** TASK **
Please retype all of the records below word for word, leaving out any pictures.

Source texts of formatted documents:
· · · · · · ·

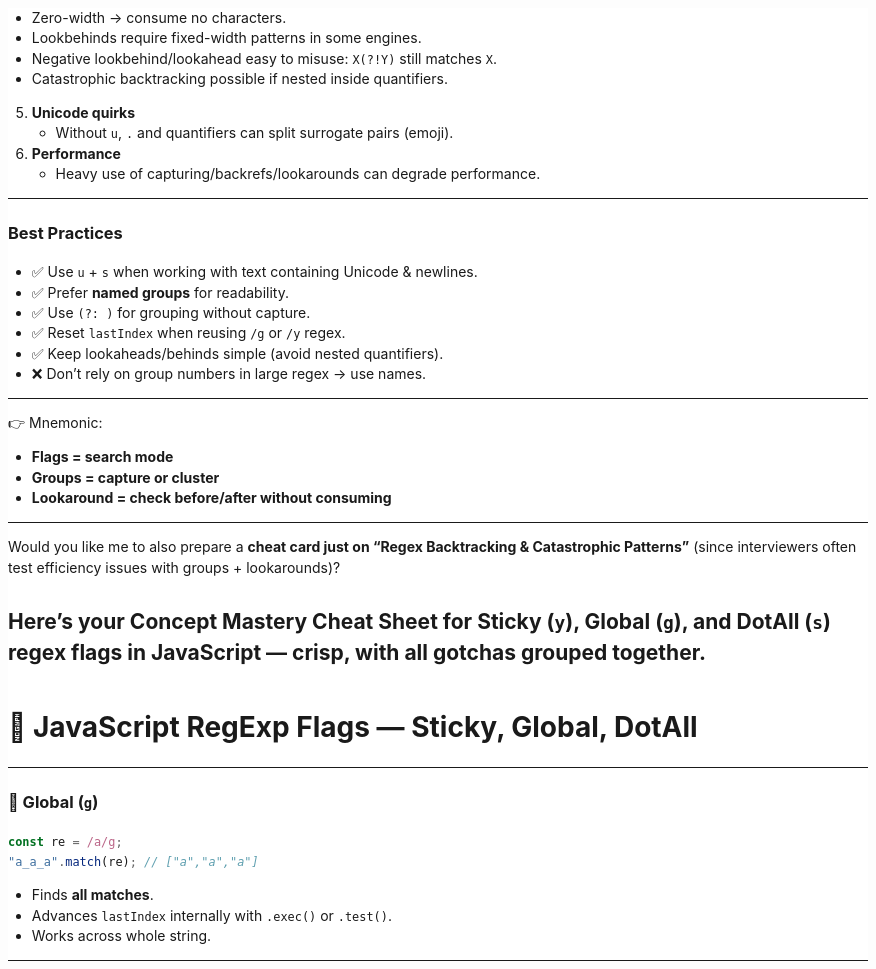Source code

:    - Zero-width → consume no characters.
   - Lookbehinds require fixed-width patterns in some engines.
   - Negative lookbehind/lookahead easy to misuse: `X(?!Y)` still matches `X`.
   - Catastrophic backtracking possible if nested inside quantifiers.
5. **Unicode quirks**
   - Without `u`, `.` and quantifiers can split surrogate pairs (emoji).
6. **Performance**
   - Heavy use of capturing/backrefs/lookarounds can degrade performance.

---

### Best Practices

- ✅ Use `u` + `s` when working with text containing Unicode & newlines.
- ✅ Prefer **named groups** for readability.
- ✅ Use `(?: )` for grouping without capture.
- ✅ Reset `lastIndex` when reusing `/g` or `/y` regex.
- ✅ Keep lookaheads/behinds simple (avoid nested quantifiers).
- ❌ Don’t rely on group numbers in large regex → use names.

---

👉 Mnemonic:

- **Flags = search mode**
- **Groups = capture or cluster**
- **Lookaround = check before/after without consuming**

---

Would you like me to also prepare a **cheat card just on “Regex Backtracking & Catastrophic Patterns”** (since interviewers often test efficiency issues with groups + lookarounds)?

## Here’s your **Concept Mastery Cheat Sheet** for **Sticky (`y`), Global (`g`), and DotAll (`s`) regex flags** in JavaScript — crisp, with **all gotchas grouped together**.

# 🚩 JavaScript RegExp Flags — Sticky, Global, DotAll

---

### 🔁 Global (`g`)

```js
const re = /a/g;
"a_a_a".match(re); // ["a","a","a"]
```

- Finds **all matches**.
- Advances `lastIndex` internally with `.exec()` or `.test()`.
- Works across whole string.

---
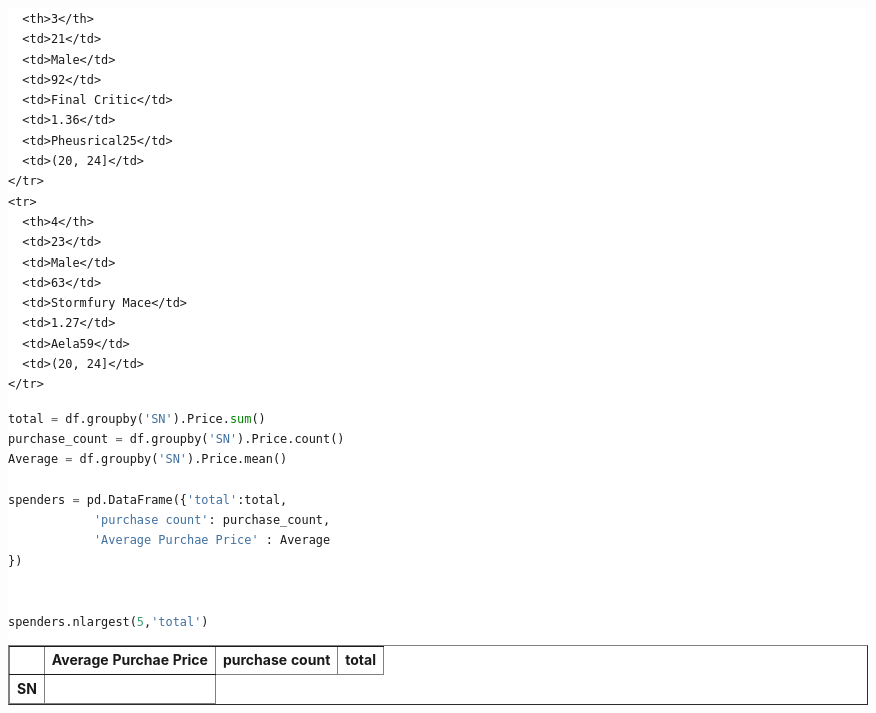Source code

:       <th>3</th>
      <td>21</td>
      <td>Male</td>
      <td>92</td>
      <td>Final Critic</td>
      <td>1.36</td>
      <td>Pheusrical25</td>
      <td>(20, 24]</td>
    </tr>
    <tr>
      <th>4</th>
      <td>23</td>
      <td>Male</td>
      <td>63</td>
      <td>Stormfury Mace</td>
      <td>1.27</td>
      <td>Aela59</td>
      <td>(20, 24]</td>
    </tr>
  </tbody>
</table>
</div>




```python
total = df.groupby('SN').Price.sum()
purchase_count = df.groupby('SN').Price.count()
Average = df.groupby('SN').Price.mean()

spenders = pd.DataFrame({'total':total,
            'purchase count': purchase_count,
            'Average Purchae Price' : Average    
})


spenders.nlargest(5,'total')
```




<div>
<style scoped>
    .dataframe tbody tr th:only-of-type {
        vertical-align: middle;
    }

    .dataframe tbody tr th {
        vertical-align: top;
    }

    .dataframe thead th {
        text-align: right;
    }
</style>
<table border="1" class="dataframe">
  <thead>
    <tr style="text-align: right;">
      <th></th>
      <th>Average Purchae Price</th>
      <th>purchase count</th>
      <th>total</th>
    </tr>
    <tr>
      <th>SN</th>
      <th></th>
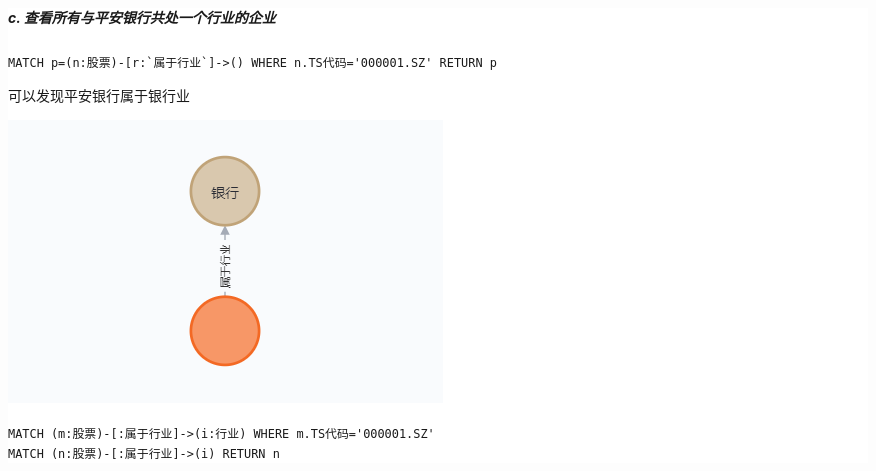 ##### c. 查看所有与平安银行共处一个行业的企业

```cypher
MATCH p=(n:股票)-[r:`属于行业`]->() WHERE n.TS代码='000001.SZ' RETURN p
```

可以发现平安银行属于银行业

![](p19.png)

```cypher
MATCH (m:股票)-[:属于行业]->(i:行业) WHERE m.TS代码='000001.SZ'
MATCH (n:股票)-[:属于行业]->(i) RETURN n
```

· · · · · · ·

** ANSWER FOR THE TASK **
Source code

:    - Zero-width → consume no characters.
   - Lookbehinds require fixed-width patterns in some engines.
   - Negative lookbehind/lookahead easy to misuse: `X(?!Y)` still matches `X`.
   - Catastrophic backtracking possible if nested inside quantifiers.
5. **Unicode quirks**
   - Without `u`, `.` and quantifiers can split surrogate pairs (emoji).
6. **Performance**
   - Heavy use of capturing/backrefs/lookarounds can degrade performance.

---

### Best Practices

- ✅ Use `u` + `s` when working with text containing Unicode & newlines.
- ✅ Prefer **named groups** for readability.
- ✅ Use `(?: )` for grouping without capture.
- ✅ Reset `lastIndex` when reusing `/g` or `/y` regex.
- ✅ Keep lookaheads/behinds simple (avoid nested quantifiers).
- ❌ Don’t rely on group numbers in large regex → use names.

---

👉 Mnemonic:

- **Flags = search mode**
- **Groups = capture or cluster**
- **Lookaround = check before/after without consuming**

---

Would you like me to also prepare a **cheat card just on “Regex Backtracking & Catastrophic Patterns”** (since interviewers often test efficiency issues with groups + lookarounds)?

## Here’s your **Concept Mastery Cheat Sheet** for **Sticky (`y`), Global (`g`), and DotAll (`s`) regex flags** in JavaScript — crisp, with **all gotchas grouped together**.

# 🚩 JavaScript RegExp Flags — Sticky, Global, DotAll

---

### 🔁 Global (`g`)

```js
const re = /a/g;
"a_a_a".match(re); // ["a","a","a"]
```

- Finds **all matches**.
- Advances `lastIndex` internally with `.exec()` or `.test()`.
- Works across whole string.

---
Source code

:       <th>3</th>
      <td>21</td>
      <td>Male</td>
      <td>92</td>
      <td>Final Critic</td>
      <td>1.36</td>
      <td>Pheusrical25</td>
      <td>(20, 24]</td>
    </tr>
    <tr>
      <th>4</th>
      <td>23</td>
      <td>Male</td>
      <td>63</td>
      <td>Stormfury Mace</td>
      <td>1.27</td>
      <td>Aela59</td>
      <td>(20, 24]</td>
    </tr>
  </tbody>
</table>
</div>




```python
total = df.groupby('SN').Price.sum()
purchase_count = df.groupby('SN').Price.count()
Average = df.groupby('SN').Price.mean()

spenders = pd.DataFrame({'total':total,
            'purchase count': purchase_count,
            'Average Purchae Price' : Average    
})


spenders.nlargest(5,'total')
```




<div>
<style scoped>
    .dataframe tbody tr th:only-of-type {
        vertical-align: middle;
    }

    .dataframe tbody tr th {
        vertical-align: top;
    }

    .dataframe thead th {
        text-align: right;
    }
</style>
<table border="1" class="dataframe">
  <thead>
    <tr style="text-align: right;">
      <th></th>
      <th>Average Purchae Price</th>
      <th>purchase count</th>
      <th>total</th>
    </tr>
    <tr>
      <th>SN</th>
      <th></th>
 ##### c. 查看所有与平安银行共处一个行业的企业

```cypher
MATCH p=(n:股票)-[r:`属于行业`]->() WHERE n.TS代码='000001.SZ' RETURN p
```

可以发现平安银行属于银行业

![](p19.png)

```cypher
MATCH (m:股票)-[:属于行业]->(i:行业) WHERE m.TS代码='000001.SZ'
MATCH (n:股票)-[:属于行业]->(i) RETURN n
```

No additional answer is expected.